Well, a good place to start is that AI needs data, right? And where do you think the AI uses the data that AI uses comes from? Does it come from LD directories? Does it come from SQL databases? It comes from knowledge graphs. You guessed it through a technique called graph embeddings. This is where you actually transform the nodes and relationships in your graph into vectors of numbers. These vectors of numbers retain the semantics of the original graph, but they are simplified. There are lower level which allow for faster computation.
Here's what that would look like.
You have a graph on the left and through some kind of magical function you issue, you create those vectors of real numbers, which are the same representation that can be then inputted into an LLM into a, an AI for training. So now if you have your knowledge graph on the on the left, which is your company's data, your knowledge, you can actually train, train an LLM with this.
What can, what you can do is, this is all kinds of things like just using the embeds alone. You can find hidden patterns or similarities. But if you have an LLM, you can do retrieval, augmented generation applications. These are applications that use a generic, you know, LLM large language model such as chat, GPT or Misra or whatever. And you can augment it with your own knowledge graph as, as I just mentioned.

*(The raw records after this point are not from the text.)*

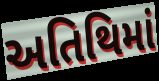
અતિથિમાં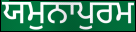
ਯਮੁਨਾਪੁਰਮ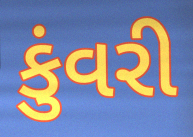
કુંવરી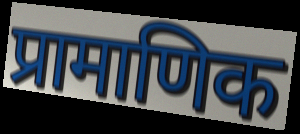
प्रामाणिक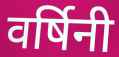
वर्षिनी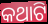
କଥାଟି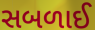
સબળાઈ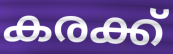
കരക്ക്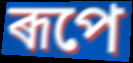
ৰূপেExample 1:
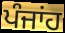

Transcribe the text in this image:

ਪੰਜਾਂਹ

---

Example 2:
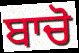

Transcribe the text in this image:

ਬਾਚੋ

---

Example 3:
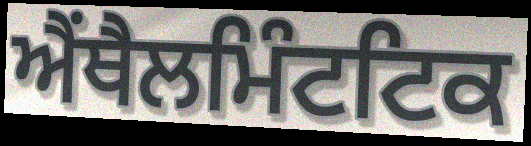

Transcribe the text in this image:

ਐਂਥੈਲਮਿੰਟਟਿਕ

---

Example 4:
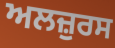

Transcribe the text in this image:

ਅਲਜ਼ੁਰਸ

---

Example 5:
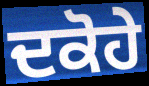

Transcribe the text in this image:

ਦਕੋਹੇ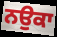
ਨਉਕਾ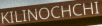
KILINOCHCHI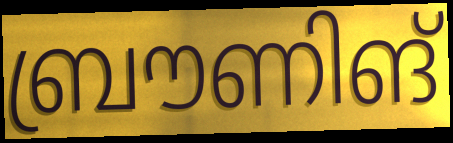
ബ്രൗണിങ്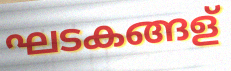
ഘടകങ്ങള്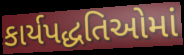
કાર્યપદ્ધતિઓમાં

So now you can have your identity or authorization specific LLM that uses your own knowledge, your own company or organization's knowledge.
Once you have that, you can use AI to secure ai. You can suggest entitlements, you can use natural language to ask any security question or anything to your, to your actual ai. The sky's the limit at this point. So there you have it. I'm just adding AI to this, this diagram here. One last thing is that all these components will need somehow to communicate to each other in real time. Because as you see, this P-E-P-P-D-P pattern requires you to, to authorize every single request.

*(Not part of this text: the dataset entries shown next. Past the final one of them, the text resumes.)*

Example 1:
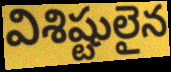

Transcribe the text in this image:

విశిష్టులైన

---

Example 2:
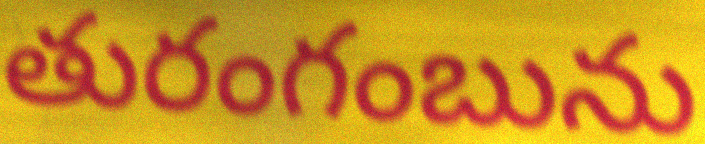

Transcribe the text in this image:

So to do that, a good idea would be to look at the open id shared signaled framework event and risk events, which I think could be used for, for this purpose. So to conclude, it's time to bring ai ai, yeah, it's time to bring IM into the 21st century. To do that, you can only trust in zero trust because zero trust will actually help you implement that force factor and help you detect those intruders and graphs are probably the only way you would achieve that because graph databases anyway, have all these algorithms and features embedded at the platform level. All the systems simply don't.
That's it. Thank you.
Thank you Alex. Thank you for the too minutes.
Yeah, very nicely done. Do we have any questions from people who are in the audience here? I didn't see anything in the app. Alright. I wanna ask a question that came up in a conversation earlier today. Sure.

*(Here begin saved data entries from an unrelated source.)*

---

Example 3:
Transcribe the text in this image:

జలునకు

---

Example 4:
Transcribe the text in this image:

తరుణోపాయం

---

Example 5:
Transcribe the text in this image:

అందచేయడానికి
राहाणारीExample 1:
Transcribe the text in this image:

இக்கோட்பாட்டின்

About, well, but can't you just implement graphs in whatever technology you want? What's special about these labeled property graphs?
Yeah, so there's, there's various ways to do graphs there. There can be a logical layer on top of a more traditional system, but as I'm, as I showed in that previous slide, those regular legacy systems don't have all these capabilities, all these analytics features like embeddings and, and key neighbor and clustering and all of that stuff. So you'll be missing out on all that. Basically. Additionally, a past traversal and pattern matching are really core features of these graph databases and you'd have to implement those things yourself somehow.
Got it.
So you'd have to roll your own if you used other technology bases.
Yeah, imagine doing your own SQL joins, you know, instead of having the Oracle database do it for you.
All right. Well help me thank Alex once again. Thank you. Awesome. All right.